SUMMARY OF THE INVENTION

[0012] Thus, the aim of the present invention is to provide a combined composite material the A composite of which is chemically bound to the B composite, through an organosilane based chemical process.

[0013] Moreover, the end product appears as consisting of an uneven weave of biosoluble ceramics fibers operating as structural support for inorganic compounds having a layered lamellar structure.

[0014] The invention also relates to a method for making plates, films and sheets even coupled to other materials such as metal and non-metal fiber fabrics, smooth, perforated and/or diamond shaped metal laminates, which will be hereinbelow referred to as "supports".

[0015] The above aim and objects, as well as yet other objects which will become more apparent hereinafter, are achieved by a method for making a composite material, as well as the related composite material consisting of biosoluble ceramics fibers and mineral fillers, particularly for making sealing or tightness systems.

DESCRIPTION OF THE PREFERRED EMBODIMENTS

[0016] Further characteristics and advantages of the present invention will become more apparent hereinafter from the following disclosure of a preferred, though not exclusive, embodiment of the invention.

[0017] The method according to the present invention comprises the following method steps:

A step 1) of chemically pre-processing biosoluble ceramics fibers (A composite) in an aqueous solution with vinyltriethoxysilane and mineral fillers (B composite) with bis(triethoxysilylpropyl)polysulfide or vice-versa.

[0018] The B composite may comprise muscovite and phlogophite mica, bentonite, montmorilonite, laponite, hydrotalcite, kaolin, lamellar structure silicates, phyllosilicates, thermally, ultrasonically and/or chemically foamed phlogophite mica.

> _DATASET ENTRIES_
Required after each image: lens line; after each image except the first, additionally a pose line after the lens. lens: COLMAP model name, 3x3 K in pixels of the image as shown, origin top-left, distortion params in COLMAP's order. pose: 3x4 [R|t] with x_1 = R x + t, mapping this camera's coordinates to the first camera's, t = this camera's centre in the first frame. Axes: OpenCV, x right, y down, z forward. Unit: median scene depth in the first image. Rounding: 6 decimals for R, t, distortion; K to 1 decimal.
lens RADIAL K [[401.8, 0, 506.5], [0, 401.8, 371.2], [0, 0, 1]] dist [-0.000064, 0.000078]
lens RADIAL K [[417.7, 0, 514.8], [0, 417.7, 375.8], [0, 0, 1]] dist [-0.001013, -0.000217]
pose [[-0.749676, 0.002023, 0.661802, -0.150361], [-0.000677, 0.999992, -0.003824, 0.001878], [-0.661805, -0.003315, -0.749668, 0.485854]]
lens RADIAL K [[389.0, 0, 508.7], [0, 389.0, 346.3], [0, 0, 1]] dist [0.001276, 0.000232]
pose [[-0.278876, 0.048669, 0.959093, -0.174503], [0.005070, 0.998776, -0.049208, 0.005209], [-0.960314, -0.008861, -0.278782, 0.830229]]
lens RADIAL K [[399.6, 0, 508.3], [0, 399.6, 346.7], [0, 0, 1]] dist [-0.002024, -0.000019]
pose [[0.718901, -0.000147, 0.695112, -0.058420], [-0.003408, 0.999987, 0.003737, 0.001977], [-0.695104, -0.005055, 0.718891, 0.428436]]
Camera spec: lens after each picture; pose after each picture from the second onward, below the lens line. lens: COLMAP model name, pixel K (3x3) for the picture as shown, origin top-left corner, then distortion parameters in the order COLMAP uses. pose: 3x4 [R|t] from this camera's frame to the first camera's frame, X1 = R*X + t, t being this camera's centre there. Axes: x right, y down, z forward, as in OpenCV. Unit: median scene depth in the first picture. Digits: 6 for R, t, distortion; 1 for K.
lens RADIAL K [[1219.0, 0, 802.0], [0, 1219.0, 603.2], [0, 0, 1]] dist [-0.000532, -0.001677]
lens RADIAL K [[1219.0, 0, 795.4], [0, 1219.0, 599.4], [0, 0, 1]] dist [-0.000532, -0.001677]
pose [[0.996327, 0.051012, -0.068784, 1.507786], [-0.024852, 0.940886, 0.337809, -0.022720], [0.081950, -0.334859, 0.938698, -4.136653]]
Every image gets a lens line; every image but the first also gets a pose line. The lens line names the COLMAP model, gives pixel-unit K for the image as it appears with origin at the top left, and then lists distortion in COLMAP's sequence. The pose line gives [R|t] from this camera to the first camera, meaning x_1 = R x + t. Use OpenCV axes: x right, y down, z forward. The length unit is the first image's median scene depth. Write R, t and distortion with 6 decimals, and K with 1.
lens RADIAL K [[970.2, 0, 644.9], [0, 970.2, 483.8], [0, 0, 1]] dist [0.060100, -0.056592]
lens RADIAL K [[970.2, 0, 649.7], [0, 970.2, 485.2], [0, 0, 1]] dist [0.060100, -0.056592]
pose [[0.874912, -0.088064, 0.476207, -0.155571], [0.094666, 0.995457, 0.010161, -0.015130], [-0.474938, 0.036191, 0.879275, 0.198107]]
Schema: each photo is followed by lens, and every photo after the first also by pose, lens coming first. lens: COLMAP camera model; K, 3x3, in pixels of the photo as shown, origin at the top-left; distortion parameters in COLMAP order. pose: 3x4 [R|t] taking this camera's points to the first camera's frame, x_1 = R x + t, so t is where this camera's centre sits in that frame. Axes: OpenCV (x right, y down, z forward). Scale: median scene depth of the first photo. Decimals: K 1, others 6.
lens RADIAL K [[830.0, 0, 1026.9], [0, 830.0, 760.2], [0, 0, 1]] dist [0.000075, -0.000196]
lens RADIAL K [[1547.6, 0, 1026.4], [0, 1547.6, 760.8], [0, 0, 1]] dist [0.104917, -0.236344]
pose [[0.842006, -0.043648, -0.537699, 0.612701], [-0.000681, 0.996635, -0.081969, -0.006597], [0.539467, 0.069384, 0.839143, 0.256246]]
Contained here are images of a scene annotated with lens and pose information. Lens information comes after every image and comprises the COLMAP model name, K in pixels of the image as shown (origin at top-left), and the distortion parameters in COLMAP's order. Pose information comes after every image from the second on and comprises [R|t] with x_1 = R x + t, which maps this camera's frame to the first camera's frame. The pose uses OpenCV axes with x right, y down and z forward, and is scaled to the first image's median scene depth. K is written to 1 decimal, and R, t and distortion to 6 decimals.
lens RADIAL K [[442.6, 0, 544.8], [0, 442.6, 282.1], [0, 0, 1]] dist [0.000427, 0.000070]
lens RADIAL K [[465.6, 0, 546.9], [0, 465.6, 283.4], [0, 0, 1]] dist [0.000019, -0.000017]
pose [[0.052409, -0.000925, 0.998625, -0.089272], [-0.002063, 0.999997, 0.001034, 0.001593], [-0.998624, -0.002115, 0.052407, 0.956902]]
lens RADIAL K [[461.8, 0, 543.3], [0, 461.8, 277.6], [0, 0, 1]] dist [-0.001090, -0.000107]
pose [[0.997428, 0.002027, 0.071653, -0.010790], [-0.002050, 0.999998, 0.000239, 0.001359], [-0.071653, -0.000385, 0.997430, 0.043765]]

> _WHAT TO WORK ON_
In the composite material text, what role does the uneven weave of biosoluble ceramics fibers play in the end product?

> _REPLY TO THE TASK_
It serves as structural support for inorganic compounds that have a layered lamellar structure.